I’m learning to be kind to myself. My entire life, I’ve been my biggest critic, my number one enemy. I’ve been fixated on my flaws. Figured that if I made the joke first, I took the stick away from others and the bullying would be lessened. I’ve always been worried about everything, and torn to shreds with a load of guilt for every single bad thing that has happened my entire life.

I’ve come to the realization, my worry has accomplished nothing. For example, I can spend the next 5 months a ball of nerves, constantly freaking out about whether Tom’s cancer is still with us and spreading. But my worry will solve nothing. In November, he will either get good or bad news. There’s a 50% chance of good news, and if I’m going to fixate on anything, I should fixate on having hope. Instead of being my biggest hater, I need to be my biggest fan!

So, what was the odd moment?
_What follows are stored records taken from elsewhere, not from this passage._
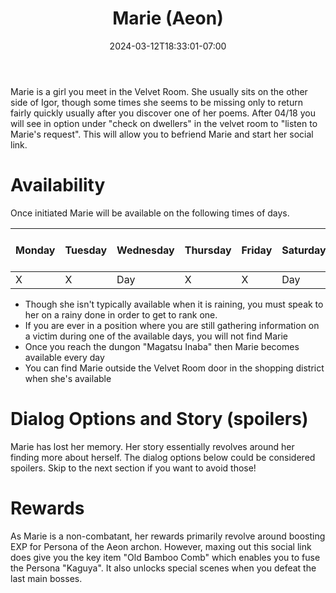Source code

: #+TITLE: Marie (Aeon)
#+DATE: 2024-03-12T18:33:01-07:00
#+DRAFT: false
#+DESCRIPTION:
#+TYPE: guide
#+TAGS[]:
#+KEYWORDS[]:
#+SLUG:
#+SUMMARY:

Marie is a girl you meet in the Velvet Room. She usually sits on the other side of Igor, though some times she seems to be missing only to return fairly quickly usually after you discover one of her poems. After 04/18 you will see in option under "check on dwellers" in the velvet room to "listen to Marie's request". This will allow you to befriend Marie and start her social link.

* Availability
Once initiated Marie will be available on the following times of days.

| Monday | Tuesday | Wednesday | Thursday | Friday | Saturday | Sunday | On Rainy Days |
|--------+---------+-----------+----------+--------+----------+--------+---------------|
| X      | X       | Day       | X        | X      | Day      | Day    | X             |

- Though she isn't typically available when it is raining, you must speak to her on a rainy done in order to get to rank one.
- If you are ever in a position where you are still gathering information on a victim during one of the available days, you will not find Marie
- Once you reach the dungon "Magatsu Inaba" then Marie becomes available every day
- You can find Marie outside the Velvet Room door in the shopping district when she's available

* Dialog Options and Story (spoilers)
Marie has lost her memory. Her story essentially revolves around her finding more about herself. The dialog options below could be considered spoilers. Skip to the next section if you want to avoid those!

* Rewards
As Marie is a non-combatant, her rewards primarily revolve around boosting EXP for Persona of the Aeon archon. However, maxing out this social link does give you the key item "Old Bamboo Comb" which enables you to fuse the Persona "Kaguya". It also unlocks special scenes when you defeat the last main bosses.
It was odd being able to look at him and honestly say, “Y’know, I’m actually doing okay with all of this.” And even odder to leave and not be overwhelmed with self-doubt, questioning if I really am okay or did I unintentionally lie to make myself look better than I am. I feel this sense of lightness. Almost giddiness.

No, I’m not cured. But I am mentally healthier. I’m seeing actual progress, and I want to celebrate that!

P.S. While playing with Snapchat earlier today, I captured this magical moment:

Progress

Published May 24, 2021 by Malia

I’m starting this post with a Trigger Warning for suicidal ideation. I’ve been debating writing about this for the last few days, and decided to go ahead with it. As always when I write an out this stuff, I like to include the following reminder: Call the National Suicide Prevention Lifeline (Lifeline) at 1-800-273-TALK (8255), or text the Crisis Text Line (text HELLO to 741741).

Well, it’s been a full week since the official diagnosis of the Big C.

I wish the C stood for “Cookie” in this case.

It’s been a week of processing. I’ll admit, I’ve been very surprised by how much grief I’ve been experiencing. I know I mentioned the grief last week, but I’m still surprised by it. The worst part of processing grief? It’s not linear.

Everyday seems to come with a different feeling. I’ll have a day of sadness, followed by a day of anger and bargaining, followed by sadness, followed by acceptance, followed by sadness. Been feeling sad quite a lot of the time. However, I noticed something on Saturday.

Through all of this, I have not experienced a desire to unalive myself. Usually, when I’m going through high stress, my brain begins this attack of constantly telling me that it would be better if I wasn’t here. That the pain and stress would go away. I spent most of May 2020 through January 2021 dealing with my brain constantly harassing me to just be done with life. It was exhausting, and part of what ultimately led to me deciding not to return to my job.

I’m not saying that I’m cured. I don’t think I am. But I do take it as a positive sign that I am making progress with my mental health.